EXCERPTED DATA:
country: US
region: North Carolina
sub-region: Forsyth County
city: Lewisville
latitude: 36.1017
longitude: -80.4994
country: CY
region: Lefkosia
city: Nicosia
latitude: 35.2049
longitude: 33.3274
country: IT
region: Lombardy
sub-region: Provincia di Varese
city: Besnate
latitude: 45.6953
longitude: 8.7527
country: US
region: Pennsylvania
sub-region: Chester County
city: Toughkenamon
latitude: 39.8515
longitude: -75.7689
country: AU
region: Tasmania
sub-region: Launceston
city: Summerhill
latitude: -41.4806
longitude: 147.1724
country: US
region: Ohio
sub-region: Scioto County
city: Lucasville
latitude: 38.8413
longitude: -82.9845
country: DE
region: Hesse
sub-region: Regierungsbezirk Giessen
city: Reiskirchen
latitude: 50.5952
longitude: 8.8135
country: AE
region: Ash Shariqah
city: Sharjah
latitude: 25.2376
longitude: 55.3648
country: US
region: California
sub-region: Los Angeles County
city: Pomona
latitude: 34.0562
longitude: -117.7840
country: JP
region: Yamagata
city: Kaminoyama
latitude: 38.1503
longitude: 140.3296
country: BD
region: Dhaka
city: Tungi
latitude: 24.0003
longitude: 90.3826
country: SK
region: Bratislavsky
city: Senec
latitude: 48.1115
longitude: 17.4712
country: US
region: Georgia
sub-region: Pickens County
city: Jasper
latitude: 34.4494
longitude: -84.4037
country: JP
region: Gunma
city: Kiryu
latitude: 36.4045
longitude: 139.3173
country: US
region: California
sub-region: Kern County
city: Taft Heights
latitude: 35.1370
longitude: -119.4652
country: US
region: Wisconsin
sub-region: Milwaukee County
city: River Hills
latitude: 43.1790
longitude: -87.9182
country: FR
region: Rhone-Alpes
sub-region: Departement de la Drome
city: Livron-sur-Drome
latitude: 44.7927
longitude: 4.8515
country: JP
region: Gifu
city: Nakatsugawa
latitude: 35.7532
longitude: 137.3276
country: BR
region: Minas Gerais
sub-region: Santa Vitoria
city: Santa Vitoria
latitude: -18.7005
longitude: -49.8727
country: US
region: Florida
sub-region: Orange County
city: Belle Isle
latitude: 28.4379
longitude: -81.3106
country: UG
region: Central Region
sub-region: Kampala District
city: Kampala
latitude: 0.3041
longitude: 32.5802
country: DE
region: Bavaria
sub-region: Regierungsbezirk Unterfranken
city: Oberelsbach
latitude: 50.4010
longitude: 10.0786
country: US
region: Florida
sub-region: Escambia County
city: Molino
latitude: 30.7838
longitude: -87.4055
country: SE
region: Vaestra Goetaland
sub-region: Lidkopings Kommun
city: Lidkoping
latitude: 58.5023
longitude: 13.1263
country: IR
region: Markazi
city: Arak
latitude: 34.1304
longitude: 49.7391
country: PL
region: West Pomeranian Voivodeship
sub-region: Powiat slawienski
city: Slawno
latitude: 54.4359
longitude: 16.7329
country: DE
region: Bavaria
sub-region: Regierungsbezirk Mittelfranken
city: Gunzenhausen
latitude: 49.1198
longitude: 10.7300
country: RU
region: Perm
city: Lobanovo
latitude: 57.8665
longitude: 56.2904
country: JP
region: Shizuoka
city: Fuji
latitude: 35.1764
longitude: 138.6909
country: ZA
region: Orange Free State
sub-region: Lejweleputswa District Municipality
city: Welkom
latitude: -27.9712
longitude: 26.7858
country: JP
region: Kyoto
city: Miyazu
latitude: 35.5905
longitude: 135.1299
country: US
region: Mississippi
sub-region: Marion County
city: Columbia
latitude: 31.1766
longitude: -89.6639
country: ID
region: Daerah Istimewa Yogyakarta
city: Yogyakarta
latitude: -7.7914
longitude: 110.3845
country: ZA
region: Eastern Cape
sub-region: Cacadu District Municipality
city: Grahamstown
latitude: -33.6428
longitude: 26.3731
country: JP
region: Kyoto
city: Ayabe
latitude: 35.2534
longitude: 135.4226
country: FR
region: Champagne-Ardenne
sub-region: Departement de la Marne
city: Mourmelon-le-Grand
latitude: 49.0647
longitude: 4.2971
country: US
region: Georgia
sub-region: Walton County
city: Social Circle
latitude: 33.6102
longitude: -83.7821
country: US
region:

SET TASK:
Lay out all of the entries above as a numbered list, leaving out any blank lines.

RESULT:
1. country: US
2. region: North Carolina
3. sub-region: Forsyth County
4. city: Lewisville
5. latitude: 36.1017
6. longitude: -80.4994
7. country: CY
8. region: Lefkosia
9. city: Nicosia
10. latitude: 35.2049
11. longitude: 33.3274
12. country: IT
13. region: Lombardy
14. sub-region: Provincia di Varese
15. city: Besnate
16. latitude: 45.6953
17. longitude: 8.7527
18. country: US
19. region: Pennsylvania
20. sub-region: Chester County
21. city: Toughkenamon
22. latitude: 39.8515
23. longitude: -75.7689
24. country: AU
25. region: Tasmania
26. sub-region: Launceston
27. city: Summerhill
28. latitude: -41.4806
29. longitude: 147.1724
30. country: US
31. region: Ohio
32. sub-region: Scioto County
33. city: Lucasville
34. latitude: 38.8413
35. longitude: -82.9845
36. country: DE
37. region: Hesse
38. sub-region: Regierungsbezirk Giessen
39. city: Reiskirchen
40. latitude: 50.5952
41. longitude: 8.8135
42. country: AE
43. region: Ash Shariqah
44. city: Sharjah
45. latitude: 25.2376
46. longitude: 55.3648
47. country: US
48. region: California
49. sub-region: Los Angeles County
50. city: Pomona
51. latitude: 34.0562
52. longitude: -117.7840
53. country: JP
54. region: Yamagata
55. city: Kaminoyama
56. latitude: 38.1503
57. longitude: 140.3296
58. country: BD
59. region: Dhaka
60. city: Tungi
61. latitude: 24.0003
62. longitude: 90.3826
63. country: SK
64. region: Bratislavsky
65. city: Senec
66. latitude: 48.1115
67. longitude: 17.4712
68. country: US
69. region: Georgia
70. sub-region: Pickens County
71. city: Jasper
72. latitude: 34.4494
73. longitude: -84.4037
74. country: JP
75. region: Gunma
76. city: Kiryu
77. latitude: 36.4045
78. longitude: 139.3173
79. country: US
80. region: California
81. sub-region: Kern County
82. city: Taft Heights
83. latitude: 35.1370
84. longitude: -119.4652
85. country: US
86. region: Wisconsin
87. sub-region: Milwaukee County
88. city: River Hills
89. latitude: 43.1790
90. longitude: -87.9182
91. country: FR
92. region: Rhone-Alpes
93. sub-region: Departement de la Drome
94. city: Livron-sur-Drome
95. latitude: 44.7927
96. longitude: 4.8515
97. country: JP
98. region: Gifu
99. city: Nakatsugawa
100. latitude: 35.7532
101. longitude: 137.3276
102. country: BR
103. region: Minas Gerais
104. sub-region: Santa Vitoria
105. city: Santa Vitoria
106. latitude: -18.7005
107. longitude: -49.8727
108. country: US
109. region: Florida
110. sub-region: Orange County
111. city: Belle Isle
112. latitude: 28.4379
113. longitude: -81.3106
114. country: UG
115. region: Central Region
116. sub-region: Kampala District
117. city: Kampala
118. latitude: 0.3041
119. longitude: 32.5802
120. country: DE
121. region: Bavaria
122. sub-region: Regierungsbezirk Unterfranken
123. city: Oberelsbach
124. latitude: 50.4010
125. longitude: 10.0786
126. country: US
127. region: Florida
128. sub-region: Escambia County
129. city: Molino
130. latitude: 30.7838
131. longitude: -87.4055
132. country: SE
133. region: Vaestra Goetaland
134. sub-region: Lidkopings Kommun
135. city: Lidkoping
136. latitude: 58.5023
137. longitude: 13.1263
138. country: IR
139. region: Markazi
140. city: Arak
141. latitude: 34.1304
142. longitude: 49.7391
143. country: PL
144. region: West Pomeranian Voivodeship
145. sub-region: Powiat slawienski
146. city: Slawno
147. latitude: 54.4359
148. longitude: 16.7329
149. country: DE
150. region: Bavaria
151. sub-region: Regierungsbezirk Mittelfranken
152. city: Gunzenhausen
153. latitude: 49.1198
154. longitude: 10.7300
155. country: RU
156. region: Perm
157. city: Lobanovo
158. latitude: 57.8665
159. longitude: 56.2904
160. country: JP
161. region: Shizuoka
162. city: Fuji
163. latitude: 35.1764
164. longitude: 138.6909
165. country: ZA
166. region: Orange Free State
167. sub-region: Lejweleputswa District Municipality
168. city: Welkom
169. latitude: -27.9712
170. longitude: 26.7858
171. country: JP
172. region: Kyoto
173. city: Miyazu
174. latitude: 35.5905
175. longitude: 135.1299
176. country: US
177. region: Mississippi
178. sub-region: Marion County
179. city: Columbia
180. latitude: 31.1766
181. longitude: -89.6639
182. country: ID
183. region: Daerah Istimewa Yogyakarta
184. city: Yogyakarta
185. latitude: -7.7914
186. longitude: 110.3845
187. country: ZA
188. region: Eastern Cape
189. sub-region: Cacadu District Municipality
190. city: Grahamstown
191. latitude: -33.6428
192. longitude: 26.3731
193. country: JP
194. region: Kyoto
195. city: Ayabe
196. latitude: 35.2534
197. longitude: 135.4226
198. country: FR
199. region: Champagne-Ardenne
200. sub-region: Departement de la Marne
201. city: Mourmelon-le-Grand
202. latitude: 49.0647
203. longitude: 4.2971
204. country: US
205. region: Georgia
206. sub-region: Walton County
207. city: Social Circle
208. latitude: 33.6102
209. longitude: -83.7821
210. country: US
211. region:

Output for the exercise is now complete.